Kent soldier helicopter death 'questions unanswered'
Questions about a fatal helicopter crash in Afghanistan have gone "unasked and unanswered", a coroner has said.
Assistant Coroner Andrew Campbell-Tiech QC made the comments at the end of an inquest into the death of 27-year-old Kent soldier Captain Ben Babington-Browne, who died in the crash in 2009.
He said the hearing in Maidstone proceeded without evidence from those who were present at the crash scene.
Recording his verdict, he said the soldier's death was accidental.
Capt Babington-Browne, who served with the Royal Engineers, died with two Canadians when the Canadian forces helicopter crashed and caught fire at forward operating base (FOB) Mescall in Zabul province in July that year.
He had been strapped in, but seated on the floor on take-off with his legs dangling out of the door.
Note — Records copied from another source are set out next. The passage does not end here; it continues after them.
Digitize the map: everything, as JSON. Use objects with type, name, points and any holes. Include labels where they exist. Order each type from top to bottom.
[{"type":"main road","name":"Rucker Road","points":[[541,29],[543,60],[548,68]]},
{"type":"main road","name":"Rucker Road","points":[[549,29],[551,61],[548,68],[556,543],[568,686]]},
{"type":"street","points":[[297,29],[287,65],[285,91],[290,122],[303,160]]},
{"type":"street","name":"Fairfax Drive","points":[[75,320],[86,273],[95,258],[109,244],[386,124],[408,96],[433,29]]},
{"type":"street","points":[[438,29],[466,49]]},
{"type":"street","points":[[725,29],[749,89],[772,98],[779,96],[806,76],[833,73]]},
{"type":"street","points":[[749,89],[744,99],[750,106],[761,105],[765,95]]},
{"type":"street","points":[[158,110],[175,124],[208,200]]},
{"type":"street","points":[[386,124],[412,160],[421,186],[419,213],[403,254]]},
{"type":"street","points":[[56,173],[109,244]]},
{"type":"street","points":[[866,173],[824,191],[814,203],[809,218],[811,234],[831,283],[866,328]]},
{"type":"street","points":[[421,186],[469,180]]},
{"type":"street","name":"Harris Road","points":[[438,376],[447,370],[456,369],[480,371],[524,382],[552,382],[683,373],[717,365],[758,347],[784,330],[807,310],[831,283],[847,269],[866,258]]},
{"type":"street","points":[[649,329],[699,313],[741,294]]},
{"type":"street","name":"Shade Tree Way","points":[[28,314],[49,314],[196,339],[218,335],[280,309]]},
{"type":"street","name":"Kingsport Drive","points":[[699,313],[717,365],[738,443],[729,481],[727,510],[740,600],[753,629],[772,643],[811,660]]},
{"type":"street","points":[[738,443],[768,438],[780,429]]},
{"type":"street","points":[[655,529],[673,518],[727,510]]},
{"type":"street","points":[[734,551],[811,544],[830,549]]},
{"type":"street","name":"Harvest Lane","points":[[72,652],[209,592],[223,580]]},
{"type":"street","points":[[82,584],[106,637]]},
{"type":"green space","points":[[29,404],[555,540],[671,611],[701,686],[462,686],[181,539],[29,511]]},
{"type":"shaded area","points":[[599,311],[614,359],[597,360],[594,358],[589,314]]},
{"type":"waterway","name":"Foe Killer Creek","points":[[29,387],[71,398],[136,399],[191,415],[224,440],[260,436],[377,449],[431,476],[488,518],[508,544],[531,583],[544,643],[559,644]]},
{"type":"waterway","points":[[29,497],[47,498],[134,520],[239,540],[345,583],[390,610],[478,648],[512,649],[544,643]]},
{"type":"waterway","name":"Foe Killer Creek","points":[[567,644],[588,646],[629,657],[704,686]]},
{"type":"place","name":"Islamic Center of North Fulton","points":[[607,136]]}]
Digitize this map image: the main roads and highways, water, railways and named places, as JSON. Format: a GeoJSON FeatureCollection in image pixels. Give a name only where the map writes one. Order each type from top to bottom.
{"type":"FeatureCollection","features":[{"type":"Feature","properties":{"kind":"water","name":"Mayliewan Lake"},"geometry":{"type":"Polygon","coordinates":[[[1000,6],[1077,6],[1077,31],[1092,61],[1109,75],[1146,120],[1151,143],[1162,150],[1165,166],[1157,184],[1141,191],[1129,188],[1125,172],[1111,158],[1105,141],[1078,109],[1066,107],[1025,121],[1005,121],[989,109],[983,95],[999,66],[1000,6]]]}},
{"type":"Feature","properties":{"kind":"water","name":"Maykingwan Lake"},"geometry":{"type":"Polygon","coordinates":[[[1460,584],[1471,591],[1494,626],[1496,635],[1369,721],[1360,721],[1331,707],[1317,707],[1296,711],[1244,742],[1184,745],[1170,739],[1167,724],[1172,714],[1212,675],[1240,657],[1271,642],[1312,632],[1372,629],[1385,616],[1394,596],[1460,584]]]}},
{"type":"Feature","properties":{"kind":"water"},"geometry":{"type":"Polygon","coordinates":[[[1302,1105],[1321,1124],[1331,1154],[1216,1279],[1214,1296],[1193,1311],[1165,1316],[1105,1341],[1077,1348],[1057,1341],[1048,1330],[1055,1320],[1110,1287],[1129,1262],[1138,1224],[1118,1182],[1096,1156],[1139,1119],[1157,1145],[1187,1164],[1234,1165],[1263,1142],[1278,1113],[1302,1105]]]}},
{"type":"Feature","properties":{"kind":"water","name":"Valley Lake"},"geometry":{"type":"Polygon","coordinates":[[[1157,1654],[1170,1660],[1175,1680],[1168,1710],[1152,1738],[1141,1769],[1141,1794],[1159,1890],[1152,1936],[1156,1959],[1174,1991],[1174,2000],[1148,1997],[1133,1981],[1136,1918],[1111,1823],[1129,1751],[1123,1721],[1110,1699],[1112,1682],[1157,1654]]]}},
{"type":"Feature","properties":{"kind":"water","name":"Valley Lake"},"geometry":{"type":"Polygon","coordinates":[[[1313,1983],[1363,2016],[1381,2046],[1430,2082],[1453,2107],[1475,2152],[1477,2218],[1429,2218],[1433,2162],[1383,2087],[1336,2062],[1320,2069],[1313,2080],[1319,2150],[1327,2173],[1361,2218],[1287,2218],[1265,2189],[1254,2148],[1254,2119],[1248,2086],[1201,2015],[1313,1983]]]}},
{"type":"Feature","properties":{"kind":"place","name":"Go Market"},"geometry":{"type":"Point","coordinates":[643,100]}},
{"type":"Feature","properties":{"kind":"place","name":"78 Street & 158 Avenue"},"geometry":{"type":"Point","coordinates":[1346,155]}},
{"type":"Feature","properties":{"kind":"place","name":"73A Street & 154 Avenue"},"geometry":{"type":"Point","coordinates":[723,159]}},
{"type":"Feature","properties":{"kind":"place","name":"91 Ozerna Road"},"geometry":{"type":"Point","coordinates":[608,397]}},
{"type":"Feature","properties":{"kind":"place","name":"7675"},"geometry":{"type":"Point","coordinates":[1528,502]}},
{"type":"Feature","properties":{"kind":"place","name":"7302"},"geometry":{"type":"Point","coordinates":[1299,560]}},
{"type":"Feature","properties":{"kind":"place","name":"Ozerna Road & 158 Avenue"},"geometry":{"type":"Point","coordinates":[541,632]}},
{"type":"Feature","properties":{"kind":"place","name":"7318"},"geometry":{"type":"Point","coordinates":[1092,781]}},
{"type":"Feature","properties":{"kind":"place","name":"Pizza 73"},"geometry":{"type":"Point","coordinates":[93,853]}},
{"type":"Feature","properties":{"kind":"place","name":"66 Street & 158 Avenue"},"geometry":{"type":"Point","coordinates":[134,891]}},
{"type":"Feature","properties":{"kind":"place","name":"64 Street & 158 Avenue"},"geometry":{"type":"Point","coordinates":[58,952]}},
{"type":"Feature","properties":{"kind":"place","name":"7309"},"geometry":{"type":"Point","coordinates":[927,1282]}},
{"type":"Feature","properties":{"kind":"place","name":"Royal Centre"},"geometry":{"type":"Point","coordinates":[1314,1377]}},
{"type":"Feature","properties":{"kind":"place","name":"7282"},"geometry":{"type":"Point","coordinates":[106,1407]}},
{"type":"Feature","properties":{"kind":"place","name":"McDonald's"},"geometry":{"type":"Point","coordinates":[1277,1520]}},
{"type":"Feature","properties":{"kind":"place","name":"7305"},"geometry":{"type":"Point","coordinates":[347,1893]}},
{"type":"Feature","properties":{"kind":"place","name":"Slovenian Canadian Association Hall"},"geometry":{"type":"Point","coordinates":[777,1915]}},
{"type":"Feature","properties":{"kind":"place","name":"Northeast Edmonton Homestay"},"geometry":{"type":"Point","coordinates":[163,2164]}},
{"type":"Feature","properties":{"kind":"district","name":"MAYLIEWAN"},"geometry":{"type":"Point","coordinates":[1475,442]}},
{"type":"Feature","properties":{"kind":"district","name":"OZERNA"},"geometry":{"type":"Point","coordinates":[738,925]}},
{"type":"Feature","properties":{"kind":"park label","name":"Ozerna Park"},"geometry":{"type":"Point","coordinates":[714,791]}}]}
Six people were on board.
The inquest heard a dustball created by the helicopter's rotor blades affected the pilot's visibility and the aircraft drifted and hit a security barrier.
Pathologist Dr Nicholas Hunt said Capt Babington-Browne died from multiple injuries and inhalation of fire fumes.
Mr Campbell-Tiech said Canadian officials refused to provide witnesses, transcripts or recordings for the inquest and also delayed responding to requests for information.
He had asked for evidence from the three surviving crew members, but said the inquest proceeded without any evidence from those present at the crash.
"A raft of obvious questions concerning the immediate circumstances of Capt Babington-Browne's death has therefore gone unasked and unanswered," he said.
"These include, but are certainly not limited to, why was he seated on the floor with his legs hanging out of the open door? Was this his choice?"
The coroner also asked how common dustballs were on take-off at FOB Mescall, and why there was no firefighting equipment.
Nina Babington-Browne, the soldier's mother, said "significant evidence was withheld from the inquest".
She said experts told the coroner it was "simply a case of the wrong helicopter" and the aircraft was underpowered and dangerously overloaded.
"More experienced pilots would have known this, and acted accordingly," she said.
An inquiry in Canada found the condition of the landing zone and pilot technique were direct factors in the crash, but the mission was "appropriately tasked and authorised".
The report found pre-deployment training and preparations were not adequate and 19 recommendations were made.
A second Canadian report said the pilot lost "situational awareness" because of rapid and numerous changes in his focus as he tried to stabilise the aircraft and climb away.